> **Exercise details**:
Please give back only the lines below from the one containing "left hip: (603, 725, -1)" to the one containing "right ankle: (1127, 773, 40)", each repeated word for word, both ends included.

** Opening Records for processing block **

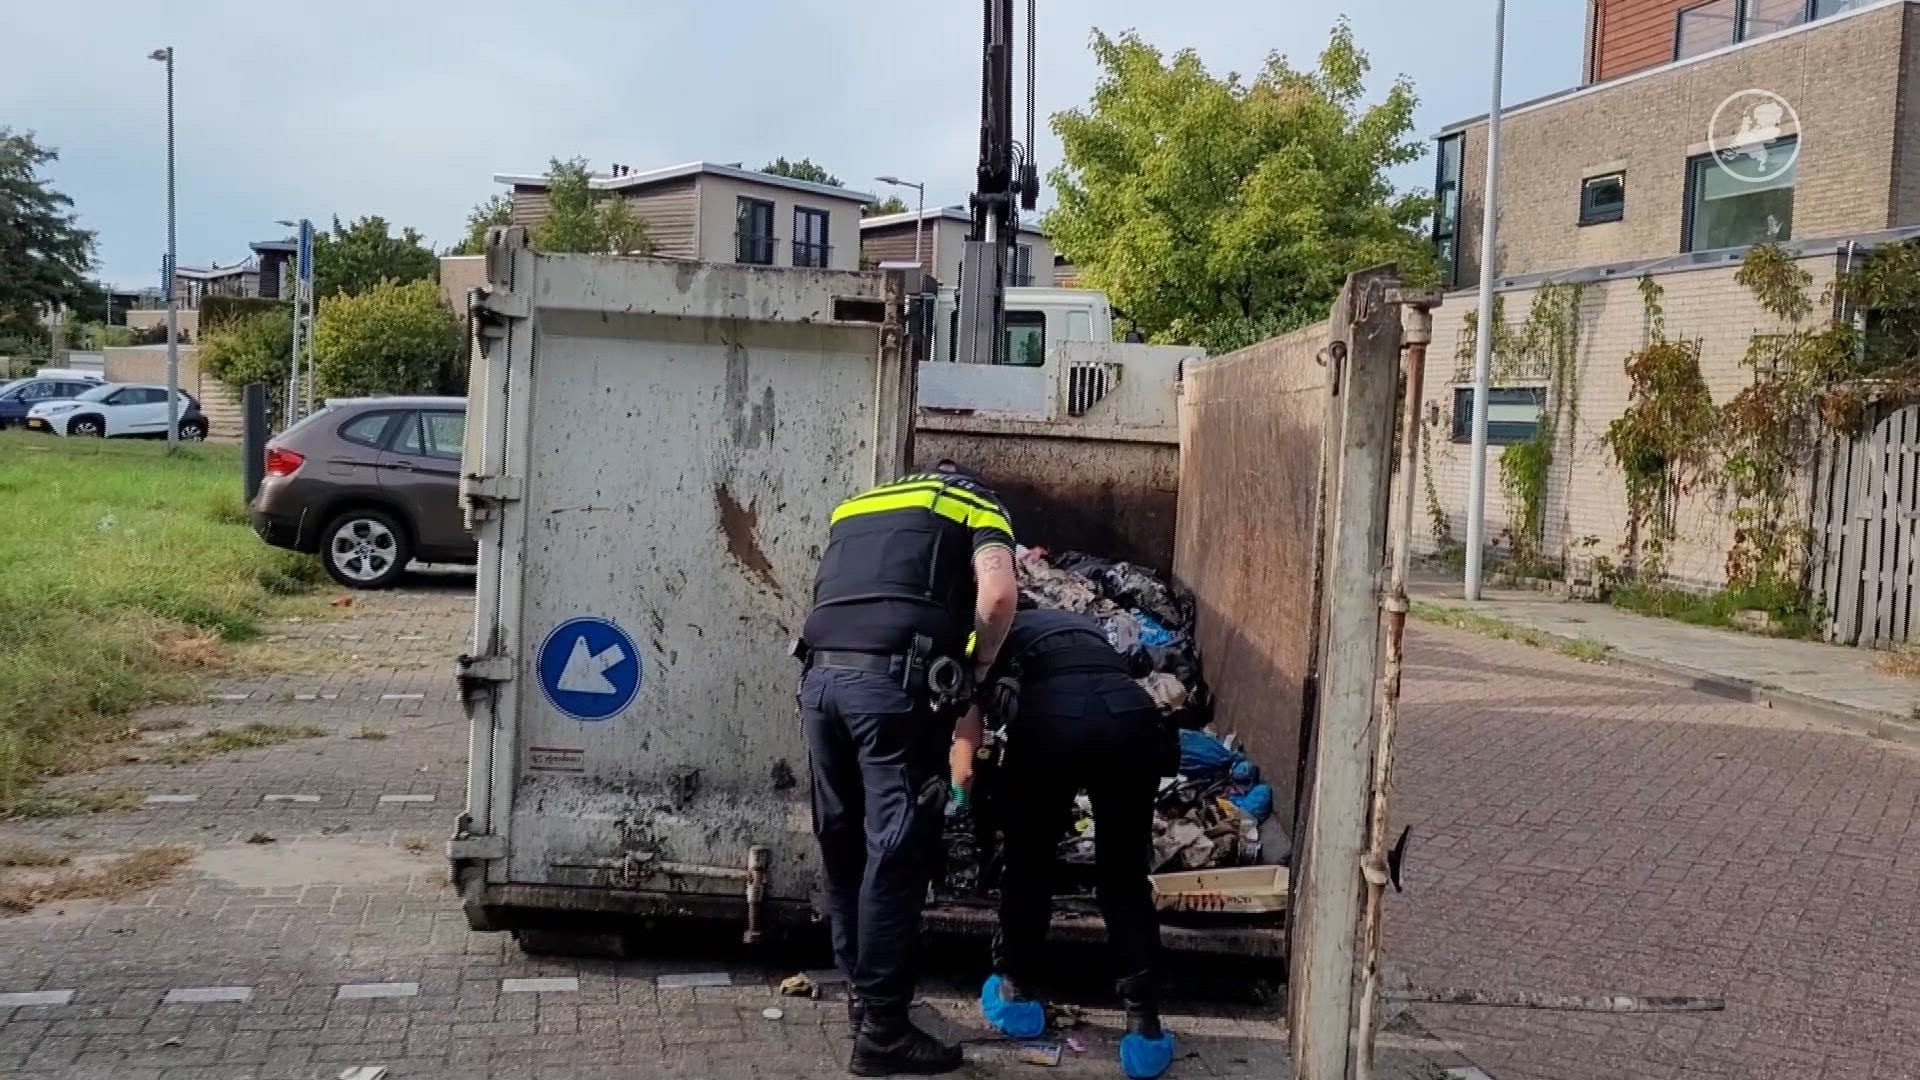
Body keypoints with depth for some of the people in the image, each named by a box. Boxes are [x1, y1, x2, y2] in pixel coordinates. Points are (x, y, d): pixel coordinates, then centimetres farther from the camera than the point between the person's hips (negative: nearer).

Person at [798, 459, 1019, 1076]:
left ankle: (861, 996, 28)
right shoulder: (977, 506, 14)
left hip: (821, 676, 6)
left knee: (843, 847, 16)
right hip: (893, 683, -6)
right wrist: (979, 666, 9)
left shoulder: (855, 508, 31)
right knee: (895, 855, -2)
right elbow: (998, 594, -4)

** Closing Records for processing block **
** Opening Records for processing block **

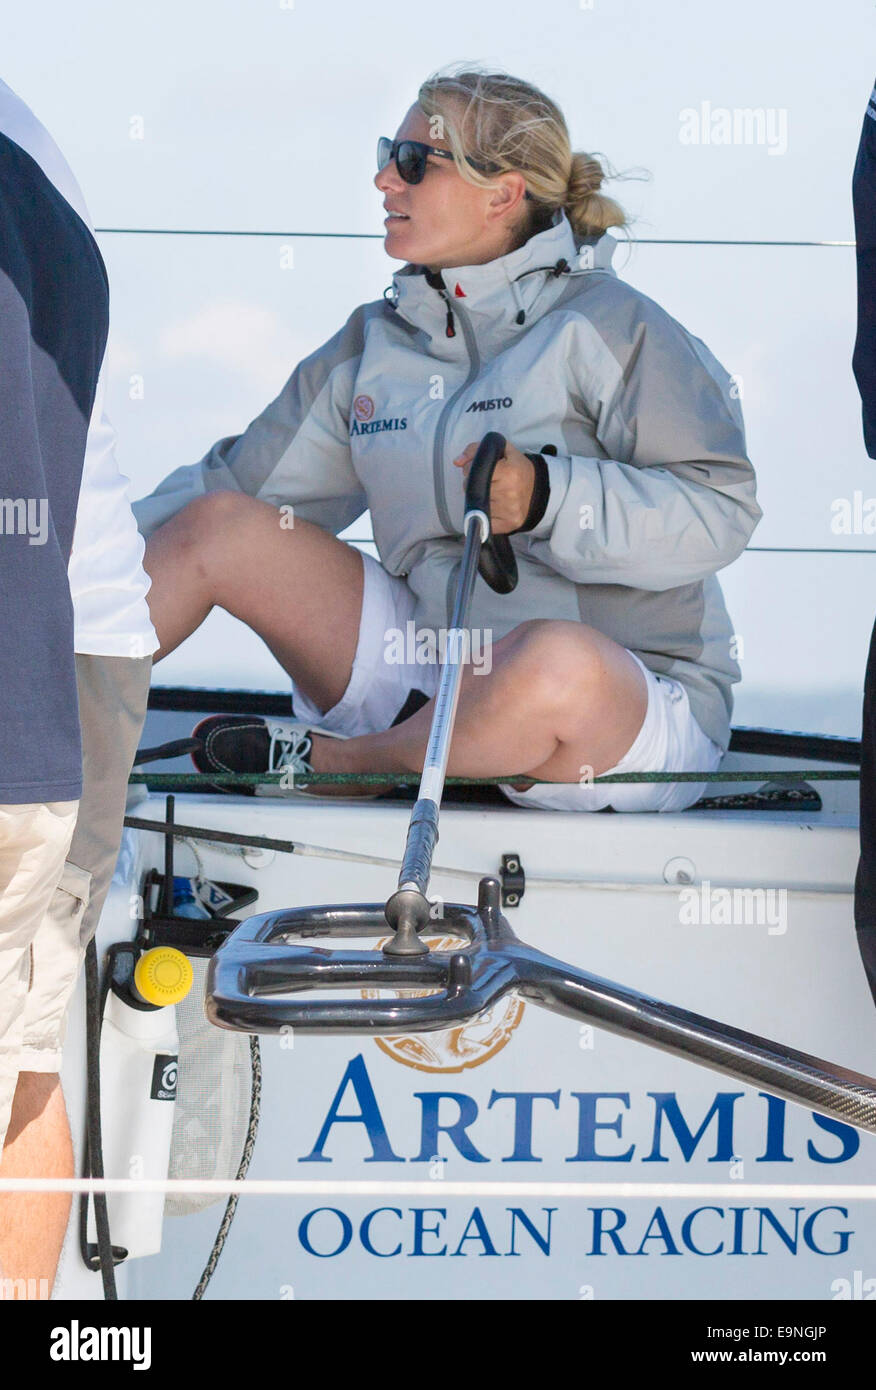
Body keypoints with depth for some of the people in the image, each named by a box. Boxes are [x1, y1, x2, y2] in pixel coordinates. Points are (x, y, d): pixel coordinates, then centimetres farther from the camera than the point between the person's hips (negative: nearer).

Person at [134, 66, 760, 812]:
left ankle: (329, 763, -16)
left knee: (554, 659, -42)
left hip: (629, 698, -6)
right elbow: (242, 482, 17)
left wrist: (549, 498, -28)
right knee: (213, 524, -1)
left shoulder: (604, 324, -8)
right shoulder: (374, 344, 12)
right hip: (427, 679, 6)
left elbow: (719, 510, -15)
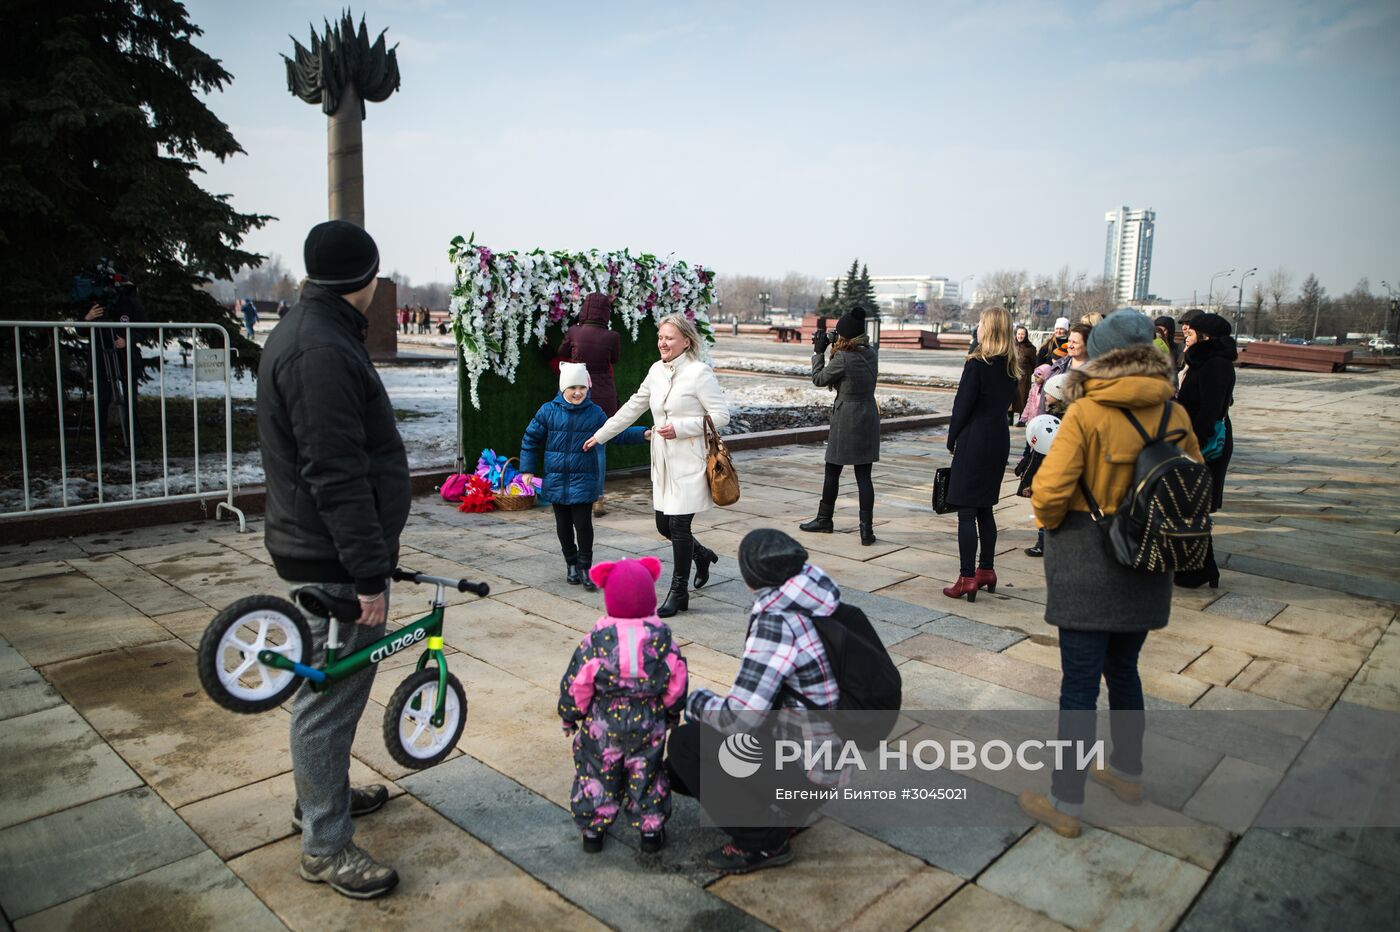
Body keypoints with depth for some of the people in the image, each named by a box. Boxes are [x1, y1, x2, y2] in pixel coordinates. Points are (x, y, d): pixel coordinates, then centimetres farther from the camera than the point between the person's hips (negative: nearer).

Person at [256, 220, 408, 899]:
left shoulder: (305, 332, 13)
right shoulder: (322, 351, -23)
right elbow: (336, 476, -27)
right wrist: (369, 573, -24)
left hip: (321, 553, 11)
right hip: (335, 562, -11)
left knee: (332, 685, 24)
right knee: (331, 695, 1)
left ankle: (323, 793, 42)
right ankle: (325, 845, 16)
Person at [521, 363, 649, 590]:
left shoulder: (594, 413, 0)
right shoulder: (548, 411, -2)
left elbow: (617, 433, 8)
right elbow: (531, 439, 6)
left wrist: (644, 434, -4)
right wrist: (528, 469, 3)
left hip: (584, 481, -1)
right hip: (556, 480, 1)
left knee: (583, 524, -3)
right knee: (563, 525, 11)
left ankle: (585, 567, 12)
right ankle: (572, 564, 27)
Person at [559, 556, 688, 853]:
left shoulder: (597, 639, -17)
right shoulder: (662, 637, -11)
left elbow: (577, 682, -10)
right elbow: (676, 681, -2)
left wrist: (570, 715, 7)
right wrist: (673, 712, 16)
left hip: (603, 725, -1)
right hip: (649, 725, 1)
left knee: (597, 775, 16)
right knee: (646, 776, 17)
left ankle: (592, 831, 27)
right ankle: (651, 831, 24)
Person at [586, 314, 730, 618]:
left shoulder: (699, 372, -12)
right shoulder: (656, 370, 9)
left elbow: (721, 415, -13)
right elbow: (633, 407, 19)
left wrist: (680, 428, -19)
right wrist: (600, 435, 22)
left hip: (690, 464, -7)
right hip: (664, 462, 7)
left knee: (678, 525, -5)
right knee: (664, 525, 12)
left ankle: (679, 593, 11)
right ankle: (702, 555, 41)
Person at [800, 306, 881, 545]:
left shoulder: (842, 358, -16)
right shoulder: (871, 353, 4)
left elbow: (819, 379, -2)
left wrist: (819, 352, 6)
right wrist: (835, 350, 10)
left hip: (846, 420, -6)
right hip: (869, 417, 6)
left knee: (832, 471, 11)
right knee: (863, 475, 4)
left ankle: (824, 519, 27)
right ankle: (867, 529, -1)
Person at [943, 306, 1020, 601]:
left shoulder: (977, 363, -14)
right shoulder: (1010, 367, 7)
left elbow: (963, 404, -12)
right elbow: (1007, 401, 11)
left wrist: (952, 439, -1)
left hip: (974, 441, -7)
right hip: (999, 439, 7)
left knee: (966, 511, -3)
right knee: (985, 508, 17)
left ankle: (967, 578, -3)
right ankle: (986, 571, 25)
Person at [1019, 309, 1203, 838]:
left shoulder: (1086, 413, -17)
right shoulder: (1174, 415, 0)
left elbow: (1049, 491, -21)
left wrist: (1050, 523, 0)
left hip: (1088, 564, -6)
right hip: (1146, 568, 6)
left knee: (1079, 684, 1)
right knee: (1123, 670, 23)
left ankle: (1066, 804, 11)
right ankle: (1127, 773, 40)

** Closing Records for processing block **

> **Exercise answer**:
left hip: (603, 725, -1)
right hip: (649, 725, 1)
left knee: (597, 775, 16)
right knee: (646, 776, 17)
left ankle: (592, 831, 27)
right ankle: (651, 831, 24)
Person at [586, 314, 730, 618]:
left shoulder: (699, 372, -12)
right shoulder: (656, 370, 9)
left elbow: (721, 415, -13)
right elbow: (633, 407, 19)
left wrist: (680, 428, -19)
right wrist: (600, 435, 22)
left hip: (690, 464, -7)
right hip: (664, 462, 7)
left knee: (678, 525, -5)
right knee: (664, 525, 12)
left ankle: (679, 593, 11)
right ankle: (702, 555, 41)
Person at [800, 306, 881, 545]:
left shoulder: (842, 358, -16)
right shoulder: (871, 353, 4)
left elbow: (819, 379, -2)
left wrist: (819, 352, 6)
right wrist: (835, 350, 10)
left hip: (846, 420, -6)
right hip: (869, 417, 6)
left knee: (832, 471, 11)
right knee: (863, 475, 4)
left ankle: (824, 519, 27)
right ankle: (867, 529, -1)
Person at [943, 306, 1020, 601]:
left shoulder: (977, 363, -14)
right shoulder: (1010, 367, 7)
left elbow: (963, 404, -12)
right elbow: (1007, 401, 11)
left wrist: (952, 439, -1)
left hip: (974, 441, -7)
right hip: (999, 439, 7)
left knee: (966, 511, -3)
right knee: (985, 508, 17)
left ankle: (967, 578, -3)
right ankle: (986, 571, 25)
Person at [1019, 309, 1203, 838]:
left shoulder: (1086, 413, -17)
right shoulder: (1174, 415, 0)
left elbow: (1049, 491, -21)
left wrist: (1050, 523, 0)
left hip: (1088, 564, -6)
right hip: (1146, 568, 6)
left knee: (1079, 684, 1)
right knee: (1123, 670, 23)
left ankle: (1066, 804, 11)
right ankle: (1127, 773, 40)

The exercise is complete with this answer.